Telecom may be emphasising DSL as its ubiquitous last-mile IP delivery solution, but it is at the same time trialling optical fibre networking for residential and commercial premises at the Flat Bush greenfield subdivision in Manukau, south Auckland.
The fibre to the premises (FTTP) pilot was announced mid-August and is “early in the planning and development stages”, according to Telecom’s general manager of technology investment, Stephen Crombie.
Crombie says the trial is in two parts, with residential and commercial components, but it has some 18 months' more work left before becoming fully operational.

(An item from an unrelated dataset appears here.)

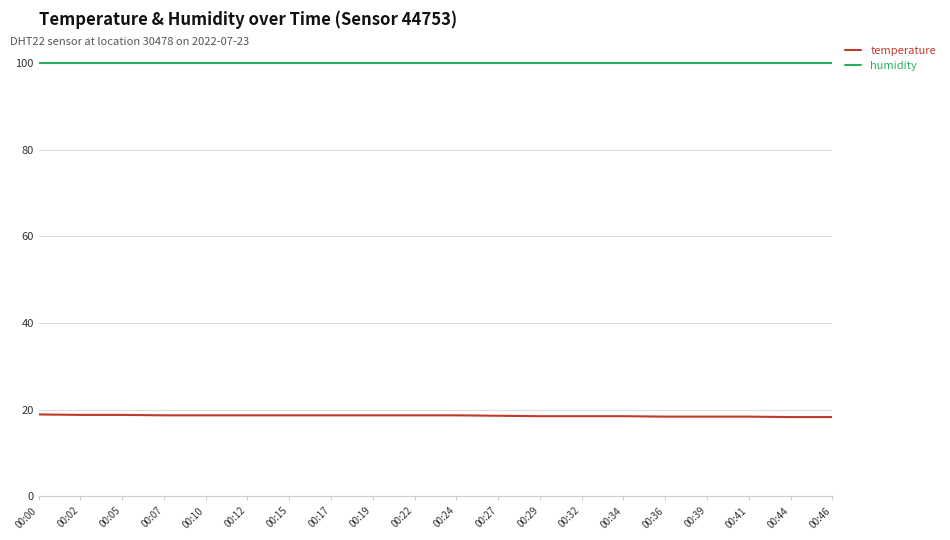

What is the difference between the highest and lowest values at 00:36?

81.5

Telecom wants to use the Flat Bush pilot as a testbed for a developing “innovative services” beyond the usual internet connections, according to Crombie. Some of these services include video on demand and, ultimately, voice over the fibre link, says Crombie.
While the residential service details are “not fully finalised yet”, Crombie says the commercial service will be similar to Telecom's Metro Ethernet product. No pricing is available yet for either the residential or the commercial services and Crombie won't reveal specifications at this stage.
Telecom hasn’t yet decided on the suppliers for the pilot, but Crombie says Alcatel is involved.
Asked if the Flat Bush pilot spelt the beginning of the end of DSL, Crombie says no, adding that “optical fibre is still significantly more costly”. Using existing copper wiring and running DSL over it is still Telecom’s choise of “mass-scale technology” for delivering IP networking to premises, he says.
“It’s a big leap for us to deploy fibre into residential areas,” Crombie says. The Flat Bush pilot aims to gauge the market interest in fast networking delivered over optical fibre, which in turn will influence future such deployments by Telecom.
Fibre-optic connections to premises are starting to take off in New Zealand, with networks being rolled out in Palmerston North by Inspired Networks and in South Auckland by Counties Power/Wired Country.
In Japan, a government-sponsored initiative starting next year seeks to deliver IP connections of up to 10Gbit/s to premises using optical fibre by 2010. Currently, Japanese internet customers can get 100Mbit/s over optical fibre.
The goal for the Japanese is to develop technology that doesn’t require “media conversion” or translating optical signals into electrical ones. The conversion is complicated and introduces latency that hampers transmission efficiency. The Japanese hope that by developing “conversion-less” technology, they will not only gain a hundred-fold boost in speed but also make their network equipment industry more competitive.